▶ [Tasks]:
a - Using the article about the North Sentinel Island death, explain in one to three sentences why police arrested Mr Chau's friend Alexander, the watersports instructor and the five fishermen.
b - Please carry the article on the North Sentinel Island death forward from its last sentence.

▶ [Page text]:
========================

US man killed by tribe after ignoring ban on visiting remote North Sentinel island

An American who ignored laws preventing outsiders from visiting an island where the indigenous people are protected has been killed by its inhabitants.

John Allen Chau is said to have died in a hail of arrows as he set foot on North Sentinel Island, part of the Indian-controlled Andaman Islands in the Bay of Bengal.

The people who live there are one of the few tribes completely cut off from the rest of the world and have previously fired at outsiders.

Indian police officials confirmed the death and said a local electronics engineer simply named Alexander, who was a friend of Mr Chau's, a local watersports instructor and five fishermen who allegedly aided last Saturday's visit have been arrested for violating the terms of the island protection laws and for causing Mr Chau's death.

An Andaman and Nicobar Police statement said Mr Chau, 27 - who described himself as "an explorer at heart" - had hired a fishing dinghy to get close to the island, before changing to a kayak they towed behind the boat.

========================

Items from a data source:
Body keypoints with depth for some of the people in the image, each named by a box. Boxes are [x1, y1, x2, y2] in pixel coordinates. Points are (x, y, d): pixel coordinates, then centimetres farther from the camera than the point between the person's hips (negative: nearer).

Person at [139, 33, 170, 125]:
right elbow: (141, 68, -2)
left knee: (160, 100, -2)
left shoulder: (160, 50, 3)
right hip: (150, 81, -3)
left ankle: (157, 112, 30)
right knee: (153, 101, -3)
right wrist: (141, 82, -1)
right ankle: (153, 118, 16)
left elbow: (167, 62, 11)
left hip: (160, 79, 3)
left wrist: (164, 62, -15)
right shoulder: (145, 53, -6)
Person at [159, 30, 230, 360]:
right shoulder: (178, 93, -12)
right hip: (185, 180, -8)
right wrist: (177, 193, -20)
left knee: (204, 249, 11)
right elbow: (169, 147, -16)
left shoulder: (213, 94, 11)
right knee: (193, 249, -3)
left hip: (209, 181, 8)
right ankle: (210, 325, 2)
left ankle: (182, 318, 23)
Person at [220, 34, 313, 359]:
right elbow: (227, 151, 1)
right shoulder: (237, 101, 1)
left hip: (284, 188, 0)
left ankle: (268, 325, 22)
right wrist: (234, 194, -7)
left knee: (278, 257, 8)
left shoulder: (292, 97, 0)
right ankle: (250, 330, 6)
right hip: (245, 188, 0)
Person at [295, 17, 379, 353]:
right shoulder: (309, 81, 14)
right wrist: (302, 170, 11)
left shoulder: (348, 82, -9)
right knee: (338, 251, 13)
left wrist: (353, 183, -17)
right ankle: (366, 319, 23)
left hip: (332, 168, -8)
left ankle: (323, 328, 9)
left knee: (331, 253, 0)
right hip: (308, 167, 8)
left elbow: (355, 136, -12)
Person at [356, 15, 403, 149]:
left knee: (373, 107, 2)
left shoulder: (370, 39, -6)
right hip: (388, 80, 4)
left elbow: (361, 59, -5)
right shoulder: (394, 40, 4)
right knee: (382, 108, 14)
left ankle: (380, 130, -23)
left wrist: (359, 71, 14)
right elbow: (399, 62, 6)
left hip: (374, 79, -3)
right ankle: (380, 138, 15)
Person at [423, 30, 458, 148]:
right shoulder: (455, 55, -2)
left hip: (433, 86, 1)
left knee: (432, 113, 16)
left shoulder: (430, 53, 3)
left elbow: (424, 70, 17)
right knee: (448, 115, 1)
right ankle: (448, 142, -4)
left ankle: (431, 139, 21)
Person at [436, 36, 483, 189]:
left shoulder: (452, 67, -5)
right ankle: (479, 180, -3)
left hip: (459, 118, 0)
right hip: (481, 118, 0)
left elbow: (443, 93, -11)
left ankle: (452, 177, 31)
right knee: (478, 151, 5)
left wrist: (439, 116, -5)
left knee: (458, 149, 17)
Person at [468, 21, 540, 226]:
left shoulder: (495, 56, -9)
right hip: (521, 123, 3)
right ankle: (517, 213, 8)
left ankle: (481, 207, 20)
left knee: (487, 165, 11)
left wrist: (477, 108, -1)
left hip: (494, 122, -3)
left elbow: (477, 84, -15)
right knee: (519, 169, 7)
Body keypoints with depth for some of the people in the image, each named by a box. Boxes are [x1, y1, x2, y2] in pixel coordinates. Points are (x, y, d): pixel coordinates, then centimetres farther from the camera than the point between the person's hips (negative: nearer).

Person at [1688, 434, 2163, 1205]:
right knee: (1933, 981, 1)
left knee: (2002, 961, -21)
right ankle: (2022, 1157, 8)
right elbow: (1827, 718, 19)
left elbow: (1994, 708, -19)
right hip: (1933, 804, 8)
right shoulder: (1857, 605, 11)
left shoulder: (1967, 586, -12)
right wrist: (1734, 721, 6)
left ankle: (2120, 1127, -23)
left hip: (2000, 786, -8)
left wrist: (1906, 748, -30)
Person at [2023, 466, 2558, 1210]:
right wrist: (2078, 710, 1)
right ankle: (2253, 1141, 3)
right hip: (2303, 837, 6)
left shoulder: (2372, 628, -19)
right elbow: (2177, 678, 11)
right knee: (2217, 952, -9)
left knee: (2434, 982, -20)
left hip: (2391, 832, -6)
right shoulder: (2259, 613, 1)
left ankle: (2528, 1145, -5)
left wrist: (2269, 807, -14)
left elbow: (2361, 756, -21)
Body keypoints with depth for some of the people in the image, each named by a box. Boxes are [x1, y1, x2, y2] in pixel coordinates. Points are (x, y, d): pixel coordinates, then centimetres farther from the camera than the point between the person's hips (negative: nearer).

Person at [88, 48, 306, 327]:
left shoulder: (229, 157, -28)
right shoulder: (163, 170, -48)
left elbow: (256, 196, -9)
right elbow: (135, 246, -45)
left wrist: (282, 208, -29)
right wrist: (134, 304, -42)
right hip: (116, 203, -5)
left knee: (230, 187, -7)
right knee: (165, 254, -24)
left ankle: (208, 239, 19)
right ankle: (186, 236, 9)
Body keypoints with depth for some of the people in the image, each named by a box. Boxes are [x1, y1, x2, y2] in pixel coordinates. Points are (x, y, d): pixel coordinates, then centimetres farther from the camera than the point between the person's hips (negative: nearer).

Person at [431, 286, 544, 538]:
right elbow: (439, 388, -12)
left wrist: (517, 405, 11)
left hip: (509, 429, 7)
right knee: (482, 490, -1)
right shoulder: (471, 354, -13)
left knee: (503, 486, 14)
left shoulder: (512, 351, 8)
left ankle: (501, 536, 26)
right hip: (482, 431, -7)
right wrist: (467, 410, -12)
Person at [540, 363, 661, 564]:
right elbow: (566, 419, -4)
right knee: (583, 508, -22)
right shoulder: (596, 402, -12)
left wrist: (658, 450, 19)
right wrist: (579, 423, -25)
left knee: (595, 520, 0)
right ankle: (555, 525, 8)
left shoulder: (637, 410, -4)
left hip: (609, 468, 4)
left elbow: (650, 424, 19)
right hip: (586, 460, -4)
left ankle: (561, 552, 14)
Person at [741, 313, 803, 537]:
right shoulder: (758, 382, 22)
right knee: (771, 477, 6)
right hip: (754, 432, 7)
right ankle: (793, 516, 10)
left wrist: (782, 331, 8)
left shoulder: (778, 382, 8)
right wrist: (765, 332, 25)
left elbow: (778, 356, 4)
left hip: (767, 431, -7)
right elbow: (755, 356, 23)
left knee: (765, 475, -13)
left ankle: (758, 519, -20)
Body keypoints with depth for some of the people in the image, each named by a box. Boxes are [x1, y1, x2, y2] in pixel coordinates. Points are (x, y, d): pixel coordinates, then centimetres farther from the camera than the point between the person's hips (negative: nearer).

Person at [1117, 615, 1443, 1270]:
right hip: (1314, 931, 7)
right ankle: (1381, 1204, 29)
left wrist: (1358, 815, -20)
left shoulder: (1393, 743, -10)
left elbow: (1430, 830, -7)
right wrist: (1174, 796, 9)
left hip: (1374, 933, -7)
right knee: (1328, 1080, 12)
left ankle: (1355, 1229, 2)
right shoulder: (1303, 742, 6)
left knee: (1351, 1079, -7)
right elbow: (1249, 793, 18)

========================

▶ [Outputs by task]:
a - Police said they allegedly helped Mr Chau make last Saturday's visit to the island. They were arrested for violating the terms of the island protection laws and for causing Mr Chau's death.

b -
"He was attacked by arrows but he continued walking. The fishermen saw the tribals tying a rope around his neck and dragging his body," an official source told the AFP agency.

"They were scared and fled but returned next morning to find his body on the sea shore."

In the statement, police said Mr Chau's friend and the water sports instructor put him in touch with the fishermen in Port Blair on South Andaman Island who he paid about 25,000 rupees (£275) to get him close to North Sentinel Island, despite tourists being banned from getting within three miles of the island.

The Sentinelese, with an estimated population of between 40 and 200, are said to be at risk of death if they have contact with outsiders as they have no immunity to common diseases like flu and measles.

On the evening of 14 November the group of six pretended to be fishing to evade the patrolling police, coast guard and navy ships, reaching the island at midnight before Mr Chau kayaked to the island on the morning of 15 November.

Police said the fishermen agreed a time and place to meet each other near the island.

On the morning of 17 November they saw "a dead person being buried at the shore which from the silhouette of the body, clothing and circumstances appeared to be the body of John Allen Chau", police said.

Local officers said they received an email from the US consulate general in Chennai, on the Indian mainland, saying Mr Chau's mother had contacted them to tell them he had visited North Sentinel Island and been attacked by tribesmen.

They said the fishermen informed Alexander in Port Blair about his death and gave him 13 pages of his journal. Alexander then told one of Mr Chau's friends in the US who told his mother.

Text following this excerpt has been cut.